Ultimately, though, the viability of this proposal is irrelevant. Reasonable people can debate whether baseball's playoff format needs to be tweaked, but most everybody would agree that it's not the problem with baseball.

And that is really the problem here.

Once again, Manfred seems determined to fix a problem that doesn't exist while remaining apathetic about the actual issues plaguing the game.

Non-competitiveness has metastasized under Manfred's watch while ticket prices have increased, alienating fans and fueling an attendance crisis. Labor relations have become so strained that a work stoppage now seems inevitable when the current collective bargaining agreement expires following the 2021 season. In a similar vein, many minor leaguers - whose wages fall under Manfred's jurisdiction - don't make enough to live. And, of course, the game's integrity at the big-league level remains in tatters amid the seemingly unending fallout from the Houston Astros' sign-stealing scandal (and the ongoing investigation into the Boston Red Sox, who also allegedly used technology to cheat).

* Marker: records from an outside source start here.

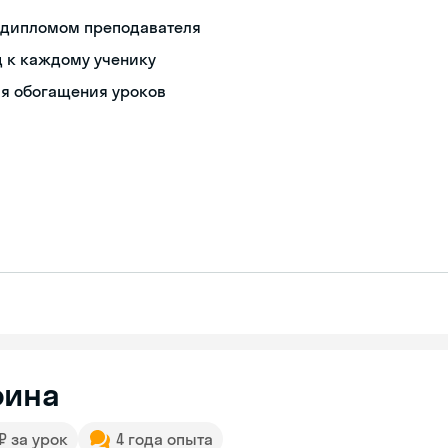
с дипломом преподавателя
д к каждому ученику
ля обогащения уроков
рина
 ₽ за урок
4 года опыта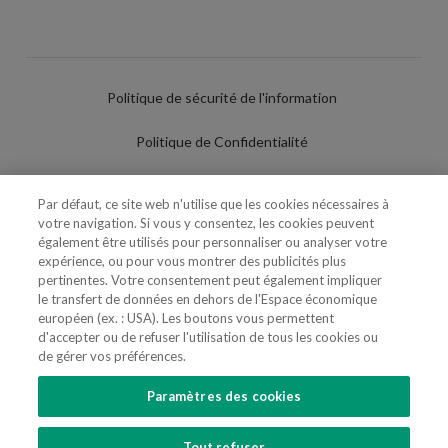
Politique de sécurité de l'information
Politique de Confidentialité
Conditions d'utilisation
Par défaut, ce site web n'utilise que les cookies nécessaires à
votre navigation. Si vous y consentez, les cookies peuvent
Politique de Cookies
également être utilisés pour personnaliser ou analyser votre
expérience, ou pour vous montrer des publicités plus
Paramètres des cookies
pertinentes. Votre consentement peut également impliquer
le transfert de données en dehors de l'Espace économique
Utilisation Frauduleuse du Nom/Brand
européen (ex. : USA). Les boutons vous permettent
d'accepter ou de refuser l'utilisation de tous les cookies ou
de gérer vos préférences.
Paramètres des cookies
SUIVEZ-NOUS
Tout refuser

Manfred, however, doesn't seem particularly fazed by any of that. Quite the contrary: He contributed to or exacerbated many of those issues, be it with his aggressive posturing in preliminary CBA discussions and renegotiation of the agreement with minor league baseball operators, or his unwillingness to hold the guilty parties in the Astros' sign-stealing case accountable. (According to a bombshell report in The Wall Street Journal last week, Manfred had knowledge that Astros general manager Jeff Luhnow was aware of the sign stealing, yet the commissioner still characterized the plot as "player-driven" in his findings while stating that his investigation "revealed no evidence to suggest that Luhnow was aware of the banging scheme.")

These are all serious issues that have stained the reputation of Major League Baseball - and that, if properly reckoned with, would restore its image - yet Manfred would rather try to reshape the perception of the league with a gimmicky new playoff format. It's not hard to see why, either. Manfred isn't beholden to the fans, or the players, or the game itself. Manfred works for the owners, and "fixing" most of baseball's biggest outstanding issues would ultimately cut into their profits. That's unacceptable, of course, even though not a single MLB franchise is currently worth less than a billion dollars. Instead, Manfred invents a problem that he can fix.

Today, it's the postseason, and this shiny, new format is The Important Thing That Baseball Needs.